§ What to work on:
a: Answer these from the Christian Slater interview below, one per line:
(i) Which character does Slater play in Glengarry Glen Ross?
(ii) Who compiled the cast?
(iii) In what city is the real estate company in the story based?
b: Name every actor the Christian Slater interview lists as joining Slater in the Glengarry Glen Ross cast.

§ Text to read:
Christian Slater can’t stay away from the West End. While some Hollywood headliners might pop up on in London’s Theatreland once to tick it off their to-do list, the Mr Robot actor is now on his third London production.
The star of True Romance and Heathers plays smooth-talking salesman Ricky Roma in David Mamet’s Pulitzer Prize-winning drama Glengarry Glen Ross. The story is one of rabid capitalism, as colleagues at a Chicago real estate company fight against each other in a no-holds-barred sales competition.
Slater is the only American in an impressive cast compiled by rising director Sam Yates. A formidable cast including Kris Marshall, Don Warrington, Robert Glenister and Stanley Townsend join him in the production.
As Glengarry Glen Ross opens in the West End, Christian Slater tells us more about the show and the world as he sees it:
How do you feel about returning to London?
I love being in London. London is heaven to me. I feel a real affinity for this place and I’ve loved every experience I’ve had here. Theatrically, it has been wonderful. And to get the opportunity to do this play and introduce it to a new audience is great.

§ Data listing:
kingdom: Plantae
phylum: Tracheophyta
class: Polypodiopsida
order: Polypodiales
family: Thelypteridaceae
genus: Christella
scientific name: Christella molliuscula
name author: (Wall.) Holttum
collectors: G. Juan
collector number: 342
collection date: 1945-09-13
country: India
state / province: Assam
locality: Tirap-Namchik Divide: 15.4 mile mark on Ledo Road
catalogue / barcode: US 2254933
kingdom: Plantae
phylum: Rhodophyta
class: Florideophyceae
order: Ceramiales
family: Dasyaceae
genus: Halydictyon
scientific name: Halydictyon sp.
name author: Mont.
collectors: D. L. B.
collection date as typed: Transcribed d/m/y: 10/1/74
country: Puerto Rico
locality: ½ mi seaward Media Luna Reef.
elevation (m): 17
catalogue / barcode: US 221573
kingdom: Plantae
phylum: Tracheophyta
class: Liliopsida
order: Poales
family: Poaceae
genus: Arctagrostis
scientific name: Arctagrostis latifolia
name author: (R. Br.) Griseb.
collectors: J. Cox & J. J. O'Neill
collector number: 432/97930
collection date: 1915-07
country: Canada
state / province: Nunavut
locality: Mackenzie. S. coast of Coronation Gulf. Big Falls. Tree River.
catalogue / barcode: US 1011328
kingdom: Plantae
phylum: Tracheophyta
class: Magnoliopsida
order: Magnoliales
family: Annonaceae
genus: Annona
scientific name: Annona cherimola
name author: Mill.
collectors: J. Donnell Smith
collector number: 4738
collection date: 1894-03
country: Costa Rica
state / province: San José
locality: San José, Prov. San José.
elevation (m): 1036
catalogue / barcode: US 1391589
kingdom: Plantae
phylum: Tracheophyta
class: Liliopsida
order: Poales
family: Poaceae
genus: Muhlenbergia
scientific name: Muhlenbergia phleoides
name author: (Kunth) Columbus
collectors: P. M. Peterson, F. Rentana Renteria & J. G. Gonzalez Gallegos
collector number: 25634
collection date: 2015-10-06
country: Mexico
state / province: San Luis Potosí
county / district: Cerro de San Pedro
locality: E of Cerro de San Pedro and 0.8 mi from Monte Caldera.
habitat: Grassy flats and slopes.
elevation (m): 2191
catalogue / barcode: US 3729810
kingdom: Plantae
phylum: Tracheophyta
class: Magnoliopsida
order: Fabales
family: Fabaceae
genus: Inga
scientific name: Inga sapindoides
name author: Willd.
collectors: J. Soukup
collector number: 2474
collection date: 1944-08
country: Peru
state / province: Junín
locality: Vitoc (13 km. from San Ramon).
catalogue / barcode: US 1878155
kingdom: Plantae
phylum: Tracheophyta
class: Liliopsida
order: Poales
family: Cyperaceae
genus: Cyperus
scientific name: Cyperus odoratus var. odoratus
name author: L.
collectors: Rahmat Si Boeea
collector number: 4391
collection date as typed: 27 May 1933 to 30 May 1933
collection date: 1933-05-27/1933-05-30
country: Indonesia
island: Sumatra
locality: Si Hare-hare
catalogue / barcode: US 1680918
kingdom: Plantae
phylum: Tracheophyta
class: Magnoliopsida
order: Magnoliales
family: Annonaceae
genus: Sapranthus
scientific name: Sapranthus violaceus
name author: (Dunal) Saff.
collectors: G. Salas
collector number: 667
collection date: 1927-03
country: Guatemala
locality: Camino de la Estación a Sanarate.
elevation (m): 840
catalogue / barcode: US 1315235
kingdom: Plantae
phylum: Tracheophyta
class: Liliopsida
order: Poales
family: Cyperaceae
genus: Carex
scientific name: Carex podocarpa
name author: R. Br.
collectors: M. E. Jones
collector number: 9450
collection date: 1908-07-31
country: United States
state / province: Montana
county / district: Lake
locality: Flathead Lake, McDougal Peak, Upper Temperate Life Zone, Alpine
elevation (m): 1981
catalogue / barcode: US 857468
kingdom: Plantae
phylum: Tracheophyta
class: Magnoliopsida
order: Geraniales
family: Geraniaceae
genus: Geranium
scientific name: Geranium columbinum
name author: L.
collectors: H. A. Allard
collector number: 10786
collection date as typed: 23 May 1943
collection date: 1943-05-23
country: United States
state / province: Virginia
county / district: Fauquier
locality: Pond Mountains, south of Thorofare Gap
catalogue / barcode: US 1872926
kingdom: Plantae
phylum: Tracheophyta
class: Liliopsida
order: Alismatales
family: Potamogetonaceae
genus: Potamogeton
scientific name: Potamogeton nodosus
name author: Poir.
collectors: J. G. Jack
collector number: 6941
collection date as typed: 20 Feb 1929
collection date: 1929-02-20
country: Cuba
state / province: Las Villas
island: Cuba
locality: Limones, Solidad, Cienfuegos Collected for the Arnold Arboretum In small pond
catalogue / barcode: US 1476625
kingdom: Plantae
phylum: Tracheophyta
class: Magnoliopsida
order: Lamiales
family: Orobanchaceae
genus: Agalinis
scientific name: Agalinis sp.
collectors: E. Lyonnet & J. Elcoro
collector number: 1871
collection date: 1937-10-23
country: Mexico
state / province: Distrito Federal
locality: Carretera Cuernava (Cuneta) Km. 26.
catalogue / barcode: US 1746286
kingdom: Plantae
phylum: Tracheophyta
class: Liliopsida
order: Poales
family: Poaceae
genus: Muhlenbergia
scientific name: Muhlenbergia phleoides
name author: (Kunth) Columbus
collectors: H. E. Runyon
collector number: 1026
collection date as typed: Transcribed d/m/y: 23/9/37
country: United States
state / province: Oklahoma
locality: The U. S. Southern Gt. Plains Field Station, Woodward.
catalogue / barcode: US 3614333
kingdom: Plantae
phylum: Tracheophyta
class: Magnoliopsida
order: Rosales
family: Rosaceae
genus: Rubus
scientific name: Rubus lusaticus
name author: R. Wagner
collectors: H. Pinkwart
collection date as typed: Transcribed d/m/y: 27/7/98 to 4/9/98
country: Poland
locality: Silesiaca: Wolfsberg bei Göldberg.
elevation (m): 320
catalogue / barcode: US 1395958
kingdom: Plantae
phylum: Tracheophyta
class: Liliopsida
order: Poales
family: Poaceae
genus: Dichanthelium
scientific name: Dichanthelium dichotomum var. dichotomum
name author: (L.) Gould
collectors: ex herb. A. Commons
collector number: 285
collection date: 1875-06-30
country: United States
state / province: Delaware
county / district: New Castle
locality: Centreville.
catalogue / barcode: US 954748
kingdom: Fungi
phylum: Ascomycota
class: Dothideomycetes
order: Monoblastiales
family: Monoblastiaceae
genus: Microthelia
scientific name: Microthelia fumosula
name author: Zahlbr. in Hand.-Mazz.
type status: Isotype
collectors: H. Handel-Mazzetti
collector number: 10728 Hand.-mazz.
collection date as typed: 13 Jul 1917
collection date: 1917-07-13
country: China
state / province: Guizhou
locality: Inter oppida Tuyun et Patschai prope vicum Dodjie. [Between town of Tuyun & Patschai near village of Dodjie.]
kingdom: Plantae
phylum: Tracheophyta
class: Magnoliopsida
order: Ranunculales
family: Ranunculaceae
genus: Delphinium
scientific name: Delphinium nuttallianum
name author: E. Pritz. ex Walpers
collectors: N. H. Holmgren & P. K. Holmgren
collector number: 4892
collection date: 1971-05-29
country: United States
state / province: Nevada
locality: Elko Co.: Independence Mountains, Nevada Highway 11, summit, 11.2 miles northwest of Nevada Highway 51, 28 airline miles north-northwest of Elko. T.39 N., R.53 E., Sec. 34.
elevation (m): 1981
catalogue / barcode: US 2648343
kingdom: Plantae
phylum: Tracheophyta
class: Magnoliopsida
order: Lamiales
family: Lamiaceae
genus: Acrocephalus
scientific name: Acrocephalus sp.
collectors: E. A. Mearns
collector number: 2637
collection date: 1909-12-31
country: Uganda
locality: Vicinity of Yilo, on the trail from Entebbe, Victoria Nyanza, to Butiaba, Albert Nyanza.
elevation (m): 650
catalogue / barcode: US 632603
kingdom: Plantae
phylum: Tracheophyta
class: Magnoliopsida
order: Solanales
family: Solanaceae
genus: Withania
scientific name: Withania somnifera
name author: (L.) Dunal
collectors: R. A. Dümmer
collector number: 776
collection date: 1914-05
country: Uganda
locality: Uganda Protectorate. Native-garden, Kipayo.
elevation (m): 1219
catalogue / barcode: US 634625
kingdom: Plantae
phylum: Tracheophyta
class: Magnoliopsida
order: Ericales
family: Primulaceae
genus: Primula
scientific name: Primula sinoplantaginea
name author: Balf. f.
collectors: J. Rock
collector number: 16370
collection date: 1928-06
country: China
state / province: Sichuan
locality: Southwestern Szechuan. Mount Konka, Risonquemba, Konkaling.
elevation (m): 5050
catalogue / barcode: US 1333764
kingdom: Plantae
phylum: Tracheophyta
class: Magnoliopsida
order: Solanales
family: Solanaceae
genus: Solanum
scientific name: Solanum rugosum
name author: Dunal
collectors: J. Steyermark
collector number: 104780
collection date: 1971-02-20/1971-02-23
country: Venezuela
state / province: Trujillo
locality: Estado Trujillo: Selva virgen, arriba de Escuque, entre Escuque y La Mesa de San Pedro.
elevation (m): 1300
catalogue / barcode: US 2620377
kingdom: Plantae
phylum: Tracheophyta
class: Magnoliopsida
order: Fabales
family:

§ Answers below:
a:
(i) Ricky Roma
(ii) Sam Yates
(iii) Chicago

b: Kris Marshall, Don Warrington, Robert Glenister, Stanley Townsend